> **Brief**: Reproduce verbatim the lines of the records below, starting at the line that contains "Camera spec: lens" and ending at the line that contains "dist [0.069255, -0.063627]", with both of those lines included. Leave the pictures out of your answer.

> **Data excerpts**:

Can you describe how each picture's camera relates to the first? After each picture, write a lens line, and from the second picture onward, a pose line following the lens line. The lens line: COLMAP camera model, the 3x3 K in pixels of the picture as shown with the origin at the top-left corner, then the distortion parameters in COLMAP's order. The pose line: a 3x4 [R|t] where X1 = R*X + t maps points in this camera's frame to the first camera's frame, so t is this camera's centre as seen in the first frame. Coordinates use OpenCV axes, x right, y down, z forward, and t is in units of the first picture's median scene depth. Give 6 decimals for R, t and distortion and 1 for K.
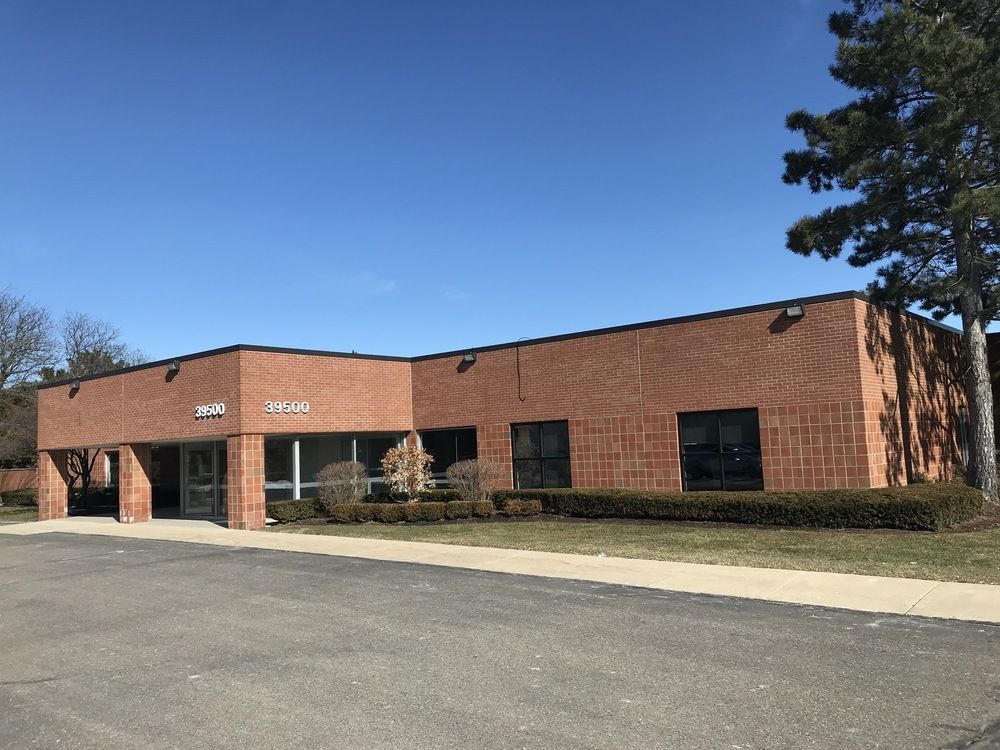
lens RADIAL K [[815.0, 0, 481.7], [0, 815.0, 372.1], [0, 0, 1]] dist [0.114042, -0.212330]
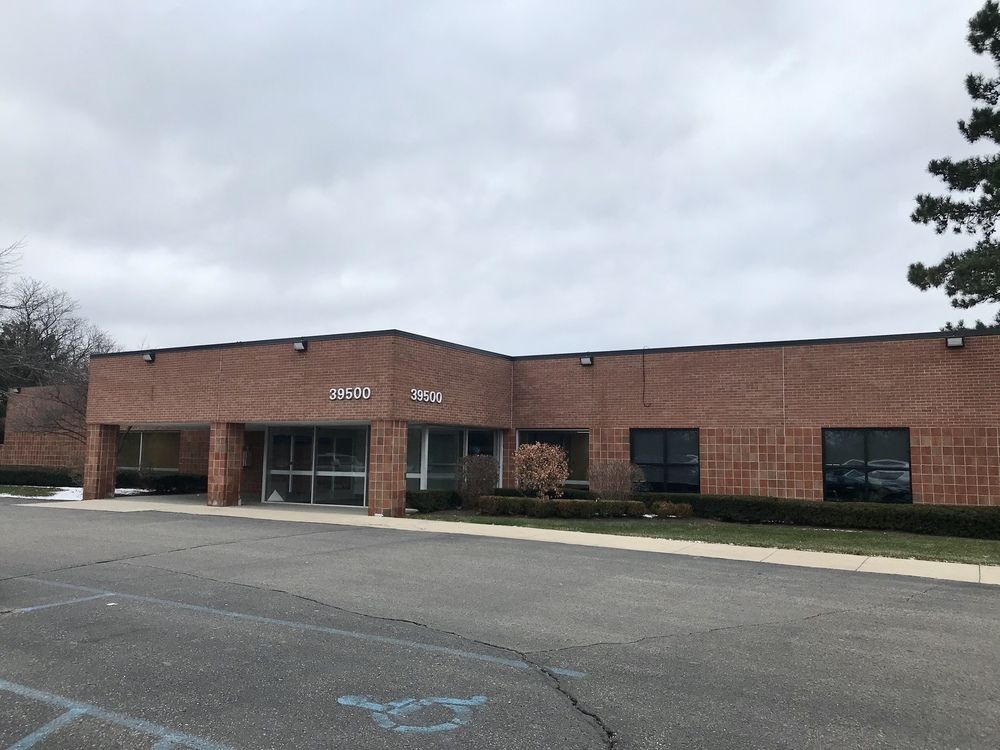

--

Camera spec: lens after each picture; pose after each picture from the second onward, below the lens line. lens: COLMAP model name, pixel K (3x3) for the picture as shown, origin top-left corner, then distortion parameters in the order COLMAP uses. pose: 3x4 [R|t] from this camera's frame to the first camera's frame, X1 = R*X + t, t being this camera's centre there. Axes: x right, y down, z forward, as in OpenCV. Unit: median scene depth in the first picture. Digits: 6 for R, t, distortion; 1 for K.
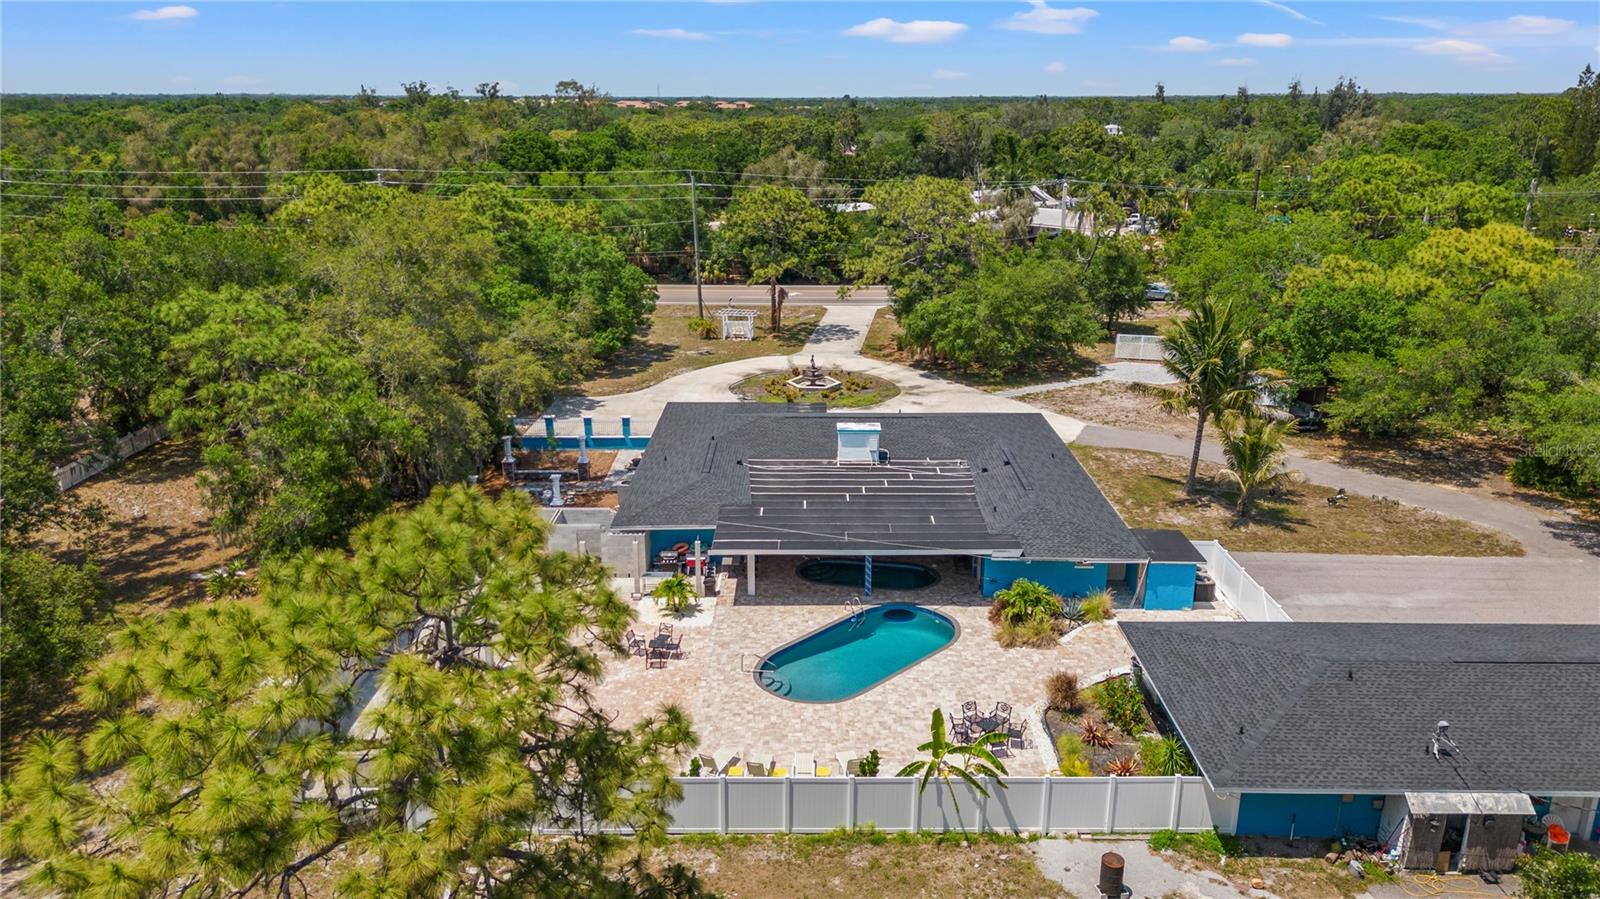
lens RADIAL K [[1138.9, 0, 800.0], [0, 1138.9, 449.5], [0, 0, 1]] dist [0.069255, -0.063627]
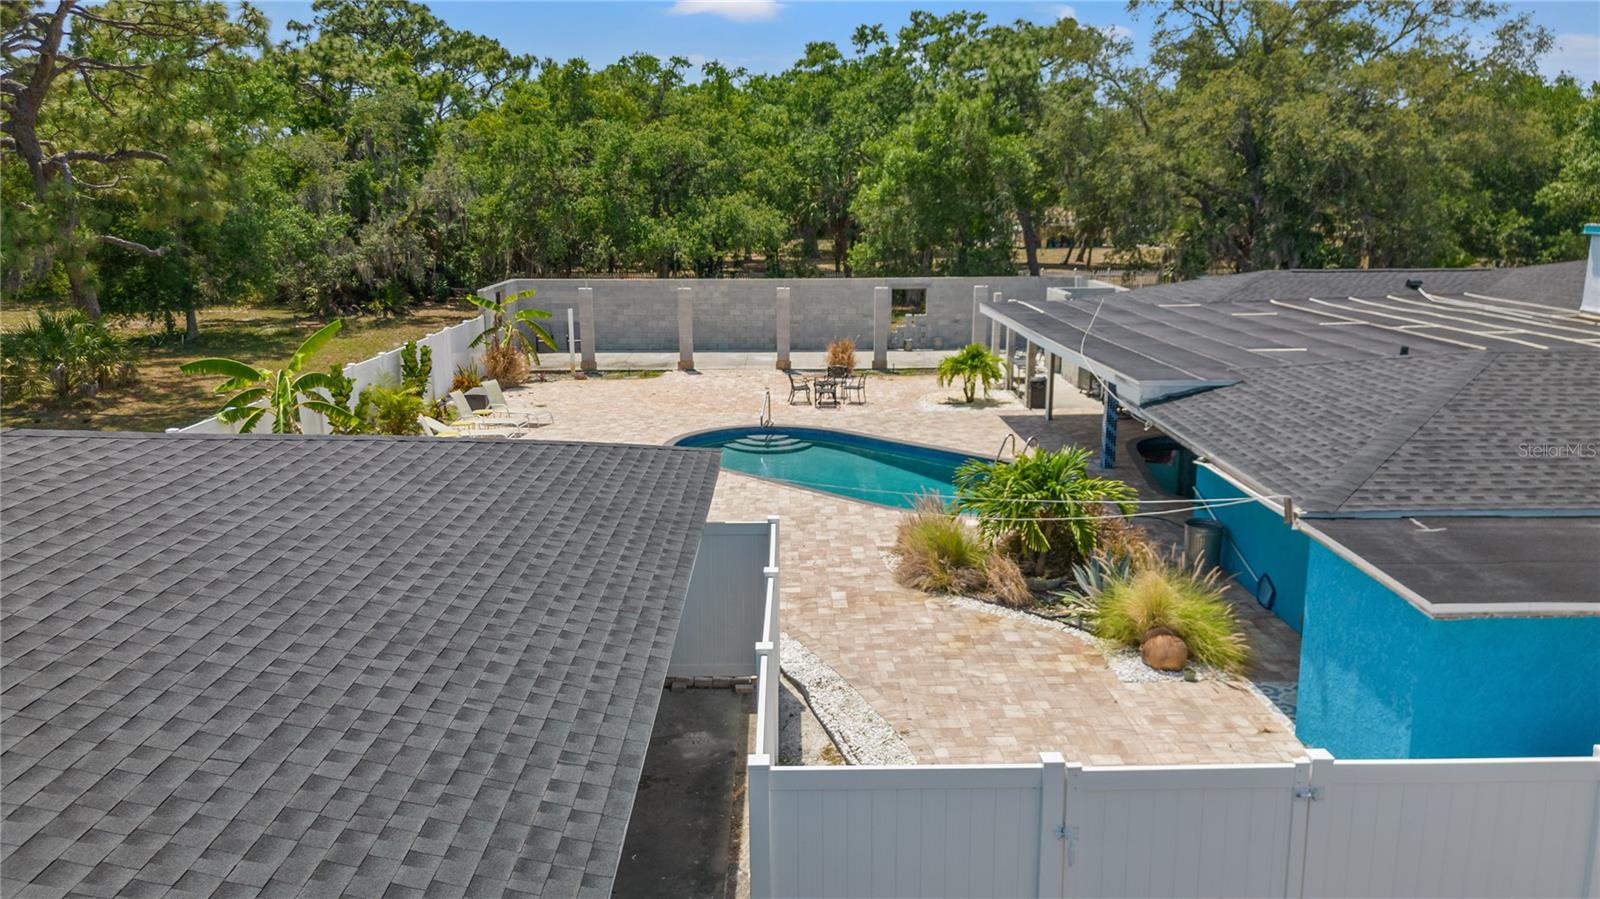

> **Exercise answer**:
Camera spec: lens after each picture; pose after each picture from the second onward, below the lens line. lens: COLMAP model name, pixel K (3x3) for the picture as shown, origin top-left corner, then distortion parameters in the order COLMAP uses. pose: 3x4 [R|t] from this camera's frame to the first camera's frame, X1 = R*X + t, t being this camera's centre there. Axes: x right, y down, z forward, as in OpenCV. Unit: median scene depth in the first picture. Digits: 6 for R, t, distortion; 1 for K.
lens RADIAL K [[1138.9, 0, 800.0], [0, 1138.9, 449.5], [0, 0, 1]] dist [0.069255, -0.063627]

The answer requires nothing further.